WHAT YOU WILL DO ->
Could you quote the items word for word, from the very start up to and including the line that contains "table_cell 1 [119, 1445, 188, 1487]"?
━━━ PROVIDED ENTRIES ━━━
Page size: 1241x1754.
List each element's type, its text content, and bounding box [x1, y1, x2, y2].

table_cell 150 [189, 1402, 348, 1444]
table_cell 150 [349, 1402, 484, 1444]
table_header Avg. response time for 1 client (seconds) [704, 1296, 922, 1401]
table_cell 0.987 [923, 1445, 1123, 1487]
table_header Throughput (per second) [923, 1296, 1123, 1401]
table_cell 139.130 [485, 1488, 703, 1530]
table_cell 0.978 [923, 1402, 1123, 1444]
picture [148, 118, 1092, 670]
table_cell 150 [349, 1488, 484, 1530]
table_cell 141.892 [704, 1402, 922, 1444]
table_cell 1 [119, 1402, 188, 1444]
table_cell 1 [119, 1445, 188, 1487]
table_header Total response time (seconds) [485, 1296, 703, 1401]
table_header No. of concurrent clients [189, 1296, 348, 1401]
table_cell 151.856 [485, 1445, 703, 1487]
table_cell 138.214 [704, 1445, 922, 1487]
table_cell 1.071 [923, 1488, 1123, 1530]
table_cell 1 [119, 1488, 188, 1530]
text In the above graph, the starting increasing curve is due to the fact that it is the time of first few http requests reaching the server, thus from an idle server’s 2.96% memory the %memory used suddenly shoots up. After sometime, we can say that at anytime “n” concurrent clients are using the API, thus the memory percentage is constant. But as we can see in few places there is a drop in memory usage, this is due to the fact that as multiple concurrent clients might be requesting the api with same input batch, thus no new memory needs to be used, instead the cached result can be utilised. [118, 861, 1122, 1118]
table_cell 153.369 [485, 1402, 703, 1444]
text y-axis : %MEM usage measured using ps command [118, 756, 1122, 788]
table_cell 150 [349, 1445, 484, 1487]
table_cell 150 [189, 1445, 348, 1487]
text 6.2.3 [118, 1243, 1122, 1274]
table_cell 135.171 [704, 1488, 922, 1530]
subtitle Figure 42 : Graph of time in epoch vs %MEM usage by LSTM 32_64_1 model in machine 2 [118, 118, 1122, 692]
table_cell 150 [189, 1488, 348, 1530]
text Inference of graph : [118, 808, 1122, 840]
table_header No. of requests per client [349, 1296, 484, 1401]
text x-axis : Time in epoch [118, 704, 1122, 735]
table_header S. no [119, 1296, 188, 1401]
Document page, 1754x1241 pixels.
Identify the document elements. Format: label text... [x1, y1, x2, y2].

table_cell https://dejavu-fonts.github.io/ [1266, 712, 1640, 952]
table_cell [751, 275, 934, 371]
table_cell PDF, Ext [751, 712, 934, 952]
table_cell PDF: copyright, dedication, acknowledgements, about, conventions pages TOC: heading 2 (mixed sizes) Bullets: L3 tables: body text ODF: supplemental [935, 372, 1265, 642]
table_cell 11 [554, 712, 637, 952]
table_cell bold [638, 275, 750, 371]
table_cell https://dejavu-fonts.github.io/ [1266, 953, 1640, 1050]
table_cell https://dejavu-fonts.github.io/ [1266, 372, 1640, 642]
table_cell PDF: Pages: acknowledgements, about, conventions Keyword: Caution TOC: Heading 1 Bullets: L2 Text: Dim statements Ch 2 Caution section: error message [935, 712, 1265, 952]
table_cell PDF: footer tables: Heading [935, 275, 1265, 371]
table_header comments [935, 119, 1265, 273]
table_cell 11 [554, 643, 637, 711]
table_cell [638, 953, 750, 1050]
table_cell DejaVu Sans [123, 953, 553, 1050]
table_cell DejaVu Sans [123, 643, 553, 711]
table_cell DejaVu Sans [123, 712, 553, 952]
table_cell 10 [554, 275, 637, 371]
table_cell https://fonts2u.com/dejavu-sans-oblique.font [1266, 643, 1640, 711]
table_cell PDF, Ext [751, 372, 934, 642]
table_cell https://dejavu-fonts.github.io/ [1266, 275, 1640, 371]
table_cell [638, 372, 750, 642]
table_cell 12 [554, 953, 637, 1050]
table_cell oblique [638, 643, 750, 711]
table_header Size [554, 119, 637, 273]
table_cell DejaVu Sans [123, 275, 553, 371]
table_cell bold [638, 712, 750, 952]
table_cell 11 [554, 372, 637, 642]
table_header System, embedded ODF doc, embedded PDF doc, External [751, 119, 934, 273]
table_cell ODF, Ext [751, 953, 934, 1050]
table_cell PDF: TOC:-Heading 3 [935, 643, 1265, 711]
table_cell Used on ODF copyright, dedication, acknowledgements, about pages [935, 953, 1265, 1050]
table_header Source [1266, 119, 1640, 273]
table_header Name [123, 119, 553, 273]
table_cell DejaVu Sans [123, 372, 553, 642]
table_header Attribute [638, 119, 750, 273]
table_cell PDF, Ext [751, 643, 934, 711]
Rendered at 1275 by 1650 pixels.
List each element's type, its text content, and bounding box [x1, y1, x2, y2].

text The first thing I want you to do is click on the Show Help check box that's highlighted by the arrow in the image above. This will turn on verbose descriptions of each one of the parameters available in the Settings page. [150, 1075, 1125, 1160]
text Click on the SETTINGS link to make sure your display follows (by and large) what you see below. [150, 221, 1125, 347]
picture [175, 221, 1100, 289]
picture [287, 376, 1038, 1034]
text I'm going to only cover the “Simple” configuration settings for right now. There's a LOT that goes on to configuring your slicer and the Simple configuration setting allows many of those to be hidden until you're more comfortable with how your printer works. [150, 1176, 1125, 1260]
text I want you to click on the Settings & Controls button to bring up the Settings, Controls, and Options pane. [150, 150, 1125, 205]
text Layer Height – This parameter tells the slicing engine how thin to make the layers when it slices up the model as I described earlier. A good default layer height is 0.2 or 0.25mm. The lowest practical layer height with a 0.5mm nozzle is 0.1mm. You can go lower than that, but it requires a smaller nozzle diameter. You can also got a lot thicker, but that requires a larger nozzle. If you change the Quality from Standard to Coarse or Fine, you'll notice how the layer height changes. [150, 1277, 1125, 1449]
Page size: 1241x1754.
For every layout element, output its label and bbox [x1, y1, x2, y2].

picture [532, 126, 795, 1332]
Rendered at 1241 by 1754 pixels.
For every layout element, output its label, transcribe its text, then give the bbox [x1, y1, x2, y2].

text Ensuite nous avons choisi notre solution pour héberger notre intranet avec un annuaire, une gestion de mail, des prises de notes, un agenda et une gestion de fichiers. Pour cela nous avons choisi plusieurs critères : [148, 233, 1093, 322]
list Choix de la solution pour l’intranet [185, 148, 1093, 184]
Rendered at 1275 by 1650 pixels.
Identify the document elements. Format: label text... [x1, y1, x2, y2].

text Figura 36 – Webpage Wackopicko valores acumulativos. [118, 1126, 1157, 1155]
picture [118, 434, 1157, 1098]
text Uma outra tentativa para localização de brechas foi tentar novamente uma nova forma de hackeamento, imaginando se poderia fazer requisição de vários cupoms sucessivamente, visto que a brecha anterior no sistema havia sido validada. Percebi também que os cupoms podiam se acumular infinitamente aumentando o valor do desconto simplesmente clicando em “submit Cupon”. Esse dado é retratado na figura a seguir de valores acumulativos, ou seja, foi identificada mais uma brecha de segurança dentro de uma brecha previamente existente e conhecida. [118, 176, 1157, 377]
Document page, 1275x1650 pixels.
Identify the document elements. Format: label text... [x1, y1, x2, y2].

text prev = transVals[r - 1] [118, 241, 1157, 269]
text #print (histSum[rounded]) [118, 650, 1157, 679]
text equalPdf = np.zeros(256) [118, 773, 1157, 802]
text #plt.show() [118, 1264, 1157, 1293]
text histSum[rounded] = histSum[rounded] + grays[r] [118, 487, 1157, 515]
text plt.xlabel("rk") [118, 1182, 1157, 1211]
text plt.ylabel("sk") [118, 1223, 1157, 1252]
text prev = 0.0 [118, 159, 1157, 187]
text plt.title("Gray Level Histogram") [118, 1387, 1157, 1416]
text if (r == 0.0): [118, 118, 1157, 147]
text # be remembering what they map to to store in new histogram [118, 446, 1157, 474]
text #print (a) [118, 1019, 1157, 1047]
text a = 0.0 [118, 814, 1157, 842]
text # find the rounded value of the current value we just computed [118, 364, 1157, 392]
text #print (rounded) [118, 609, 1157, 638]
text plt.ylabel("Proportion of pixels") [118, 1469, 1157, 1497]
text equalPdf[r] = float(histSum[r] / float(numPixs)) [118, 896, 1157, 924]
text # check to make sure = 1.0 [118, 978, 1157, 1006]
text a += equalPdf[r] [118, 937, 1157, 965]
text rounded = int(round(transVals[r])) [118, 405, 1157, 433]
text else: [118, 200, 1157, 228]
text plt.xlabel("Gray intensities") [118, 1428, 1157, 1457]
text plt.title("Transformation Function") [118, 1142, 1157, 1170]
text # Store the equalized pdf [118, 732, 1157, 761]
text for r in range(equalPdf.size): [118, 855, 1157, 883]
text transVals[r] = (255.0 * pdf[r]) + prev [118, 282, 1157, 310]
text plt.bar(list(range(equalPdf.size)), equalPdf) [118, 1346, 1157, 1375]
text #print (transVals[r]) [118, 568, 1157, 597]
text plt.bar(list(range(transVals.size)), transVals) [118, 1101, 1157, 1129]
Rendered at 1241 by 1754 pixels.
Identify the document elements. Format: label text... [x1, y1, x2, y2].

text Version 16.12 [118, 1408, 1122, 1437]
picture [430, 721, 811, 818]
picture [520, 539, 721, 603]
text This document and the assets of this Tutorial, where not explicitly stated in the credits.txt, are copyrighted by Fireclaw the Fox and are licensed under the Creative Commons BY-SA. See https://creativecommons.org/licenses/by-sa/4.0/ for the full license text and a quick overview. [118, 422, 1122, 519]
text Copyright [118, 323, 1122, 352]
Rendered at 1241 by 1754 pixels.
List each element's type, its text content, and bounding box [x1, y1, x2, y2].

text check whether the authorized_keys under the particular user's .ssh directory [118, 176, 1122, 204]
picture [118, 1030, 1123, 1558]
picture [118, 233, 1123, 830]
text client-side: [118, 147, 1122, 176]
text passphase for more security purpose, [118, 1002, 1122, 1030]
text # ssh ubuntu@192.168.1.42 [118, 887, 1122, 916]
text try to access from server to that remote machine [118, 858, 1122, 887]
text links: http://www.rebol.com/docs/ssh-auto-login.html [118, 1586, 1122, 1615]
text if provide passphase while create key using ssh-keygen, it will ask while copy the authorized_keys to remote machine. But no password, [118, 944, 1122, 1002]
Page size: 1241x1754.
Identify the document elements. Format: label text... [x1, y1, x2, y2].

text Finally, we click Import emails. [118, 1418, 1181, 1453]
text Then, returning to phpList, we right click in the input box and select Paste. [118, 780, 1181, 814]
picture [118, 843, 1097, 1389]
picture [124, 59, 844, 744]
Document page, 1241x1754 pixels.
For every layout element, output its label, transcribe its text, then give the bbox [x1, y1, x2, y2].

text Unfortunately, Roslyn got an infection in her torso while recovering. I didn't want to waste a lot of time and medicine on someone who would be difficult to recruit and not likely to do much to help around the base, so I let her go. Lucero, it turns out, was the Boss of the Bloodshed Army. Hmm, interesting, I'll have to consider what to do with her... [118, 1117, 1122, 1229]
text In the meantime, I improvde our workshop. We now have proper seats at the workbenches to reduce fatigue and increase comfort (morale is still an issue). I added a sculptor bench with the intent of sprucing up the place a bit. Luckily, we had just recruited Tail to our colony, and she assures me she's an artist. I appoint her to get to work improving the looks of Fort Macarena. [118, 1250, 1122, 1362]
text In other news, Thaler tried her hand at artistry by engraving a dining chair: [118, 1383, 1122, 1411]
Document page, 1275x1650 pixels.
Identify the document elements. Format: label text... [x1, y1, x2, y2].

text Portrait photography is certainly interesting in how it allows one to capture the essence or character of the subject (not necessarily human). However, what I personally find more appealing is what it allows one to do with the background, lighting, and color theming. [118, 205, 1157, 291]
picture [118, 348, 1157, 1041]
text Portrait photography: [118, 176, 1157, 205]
━━━
SOLUTION TO THIS EXERCISE ->
Page size: 1241x1754.
List each element's type, its text content, and bounding box [x1, y1, x2, y2].

table_cell 150 [189, 1402, 348, 1444]
table_cell 150 [349, 1402, 484, 1444]
table_header Avg. response time for 1 client (seconds) [704, 1296, 922, 1401]
table_cell 0.987 [923, 1445, 1123, 1487]
table_header Throughput (per second) [923, 1296, 1123, 1401]
table_cell 139.130 [485, 1488, 703, 1530]
table_cell 0.978 [923, 1402, 1123, 1444]
picture [148, 118, 1092, 670]
table_cell 150 [349, 1488, 484, 1530]
table_cell 141.892 [704, 1402, 922, 1444]
table_cell 1 [119, 1402, 188, 1444]
table_cell 1 [119, 1445, 188, 1487]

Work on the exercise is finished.